In [1]:
import pandas as pd
import numpy as np
from sklearn.model_selection import train_test_split
from sklearn.ensemble import RandomForestRegressor
from sklearn.metrics import mean_absolute_percentage_error

data_path = 'UrbanEdgeApparel.csv'
data = pd.read_csv(data_path)

In [2]:
data['Order Date'] = pd.to_datetime(data['Order Date'])

monthly_data = data.groupby([
    pd.Grouper(key='Order Date', freq='M'), 
    'Product ID', 
    'Company ID', 
    'Shipping Country'
]).agg({
    'Order ID': 'count',
    'Total Selling Price': 'sum',
    'Product Quantity': 'sum'
}).reset_index()

monthly_data.rename(columns={
    'Order ID': 'Total Sales',
    'Total Selling Price': 'Total Sell Price',
    'Product Quantity': 'Total Quantity'
}, inplace=True)

  pd.Grouper(key='Order Date', freq='M'),


In [3]:
def create_lag_features(df, lags, columns):
    for column in columns:
        for lag in range(1, lags + 1):
            df[f'{column}_lag_{lag}'] = df.groupby(['Product ID', 'Company ID', 'Shipping Country'])[column].shift(lag)
    return df

def create_moving_average_features(df, windows, columns):
    for column in columns:
        for window in windows:
            df[f'{column}_ma_{window}'] = df.groupby(['Product ID', 'Company ID', 'Shipping Country'])[column].transform(lambda x: x.rolling(window, min_periods=1).mean())
    return df

In [4]:
lag_columns = ['Total Sales', 'Total Sell Price', 'Total Quantity']
ma_windows = [3, 6, 12]
monthly_data = create_lag_features(monthly_data, lags=3, columns=lag_columns)
monthly_data = create_moving_average_features(monthly_data, windows=ma_windows, columns=lag_columns)

monthly_data.dropna(inplace=True)

features = [col for col in monthly_data.columns if col not in ['Order Date', 'Product ID', 'Company ID', 'Shipping Country', 'Total Sales', 'Total Sell Price', 'Total Quantity']]
target_sales = 'Total Sales'
target_price = 'Total Sell Price'
target_quantity = 'Total Quantity'

In [5]:

X = monthly_data[features]
y_sales = monthly_data[target_sales]
y_price = monthly_data[target_price]
y_quantity = monthly_data[target_quantity]

X_train, X_test, y_sales_train, y_sales_test = train_test_split(X, y_sales, test_size=0.2, random_state=42)

━━━━━━━━━━

### What is asked
1/ In the notebook code, what test size is passed to train_test_split?
2/ List every name the notebook code imports from sklearn.

### Data shown
━━━━━━━━━━

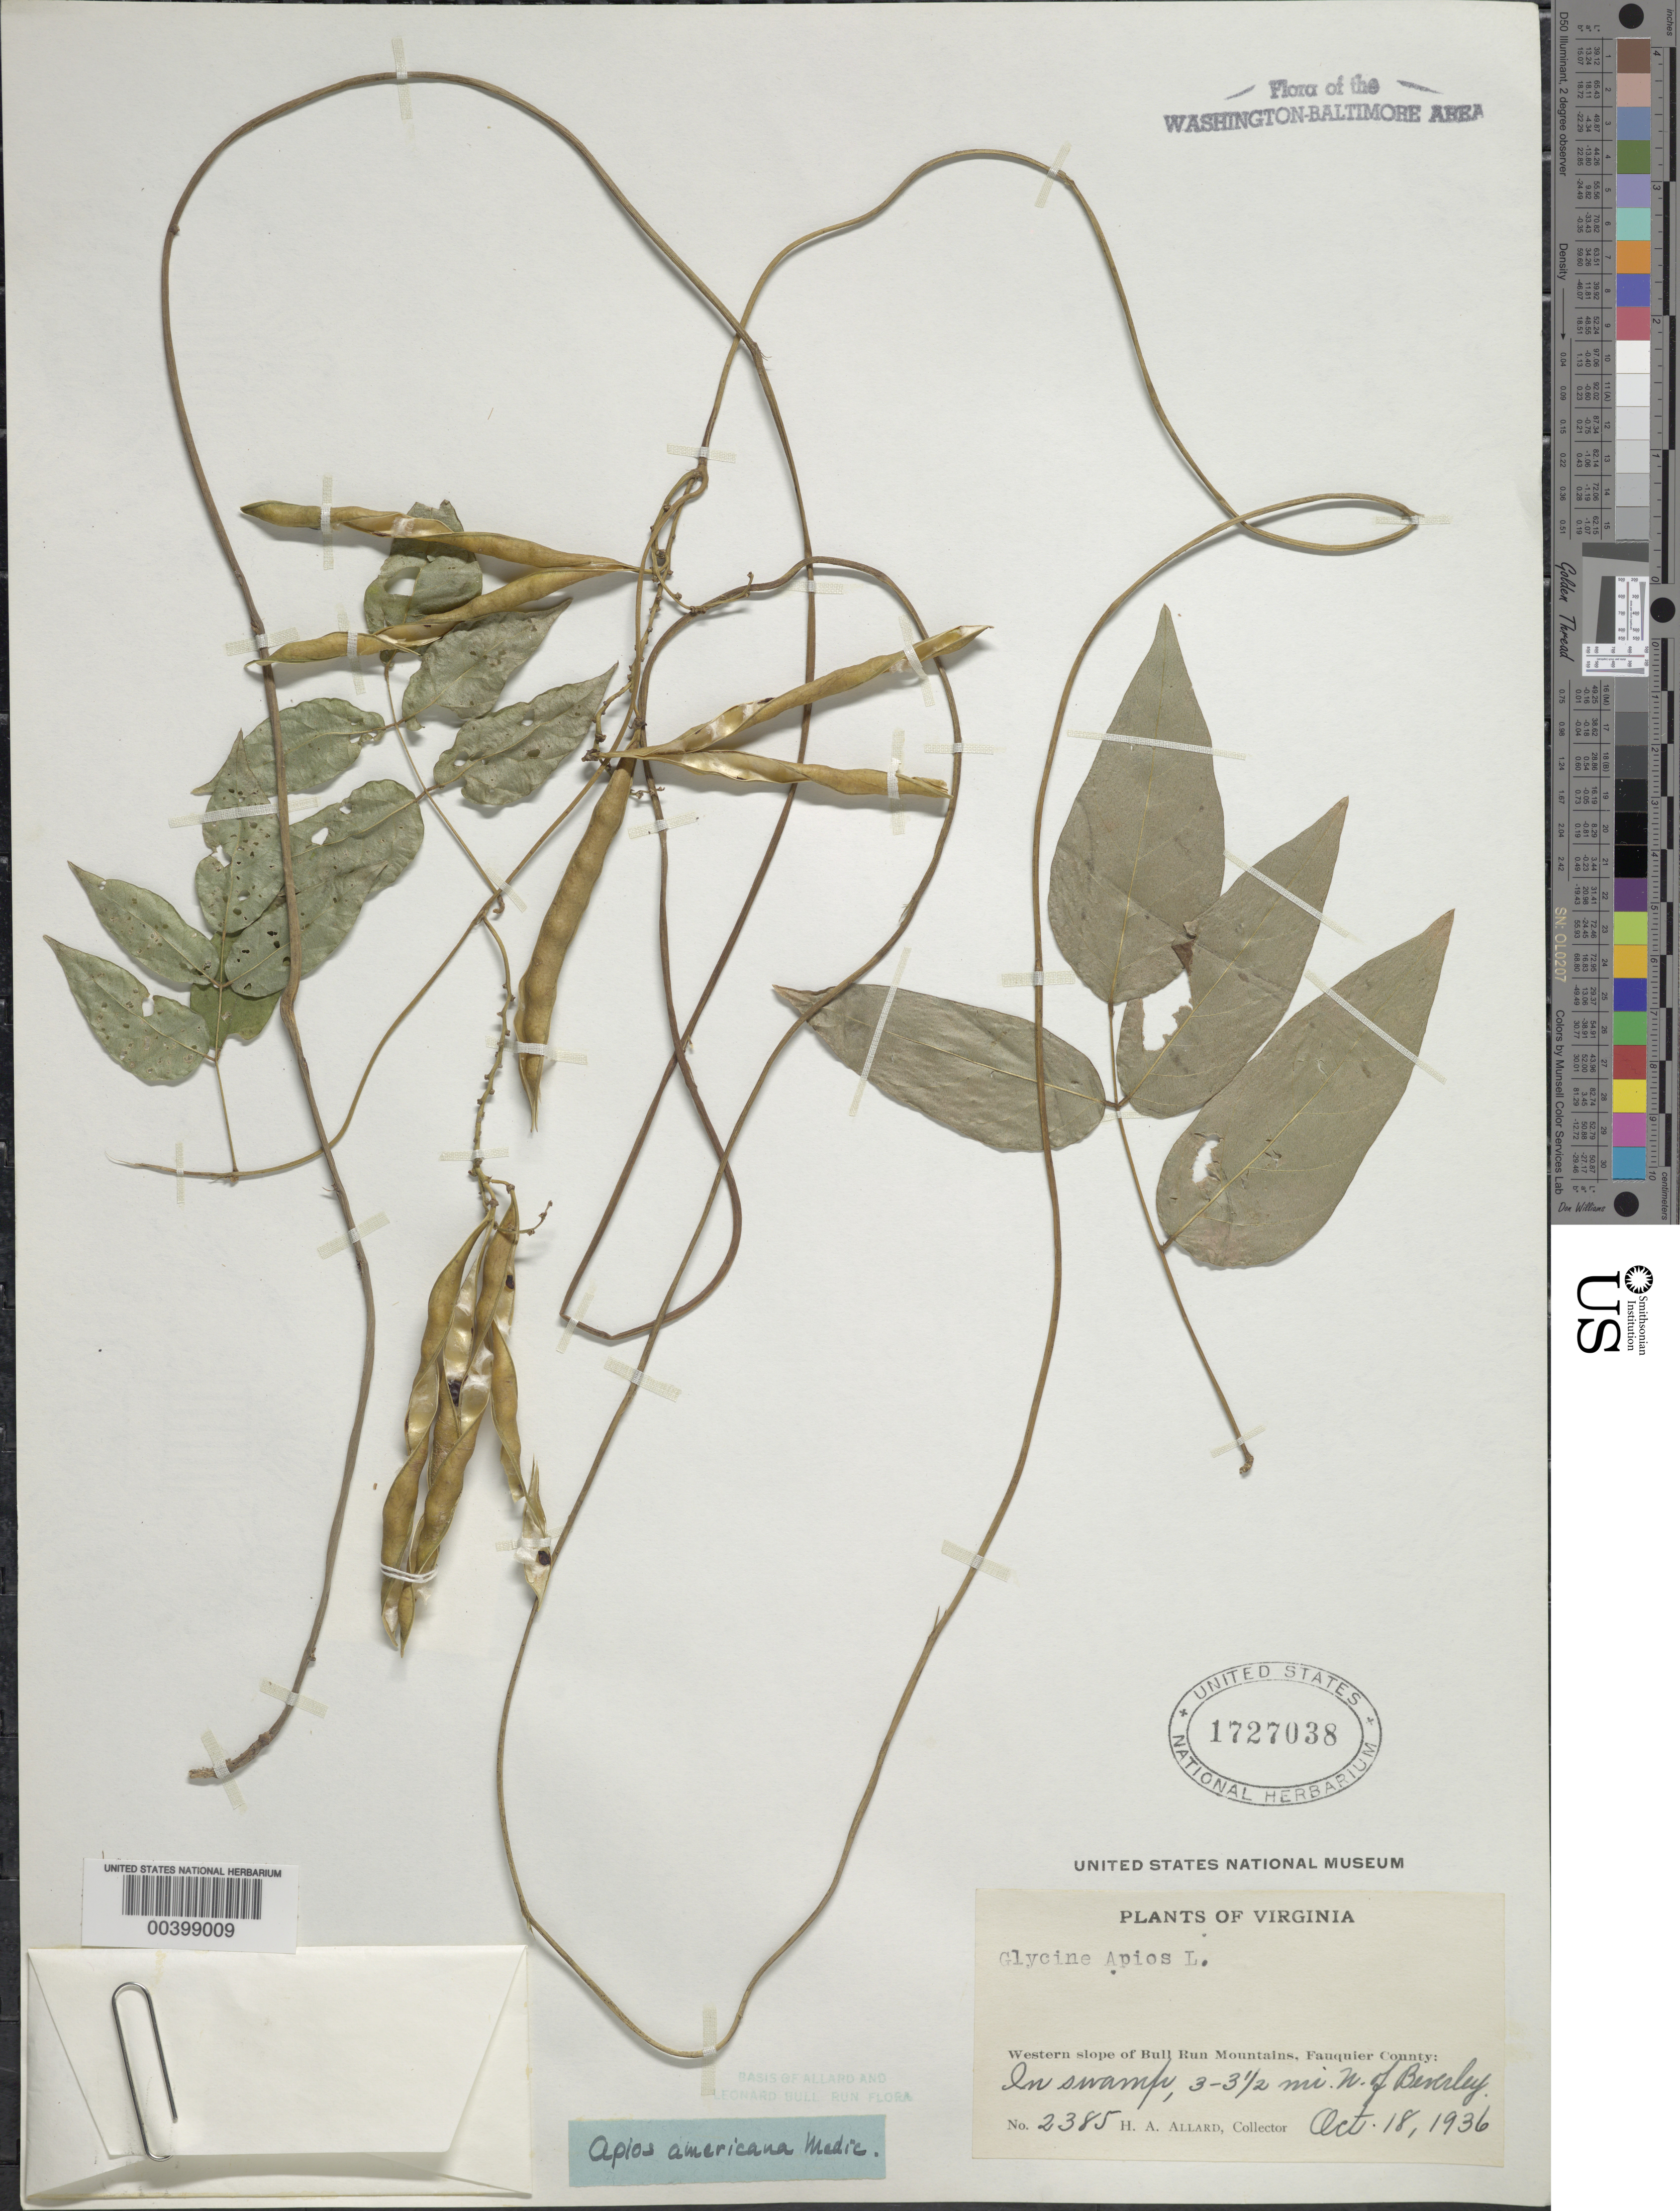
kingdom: Plantae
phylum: Tracheophyta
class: Magnoliopsida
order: Fabales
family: Fabaceae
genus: Apios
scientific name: Apios americana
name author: Medik.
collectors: H. A. Allard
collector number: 2385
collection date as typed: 18 Oct 1936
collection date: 1936-10-18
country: United States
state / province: Virginia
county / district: Fauquier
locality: North of Beverley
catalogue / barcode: US 1727038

━━━━━━━━━━

### Final answers
1/ 0.2

2/ train_test_split, RandomForestRegressor, mean_absolute_percentage_error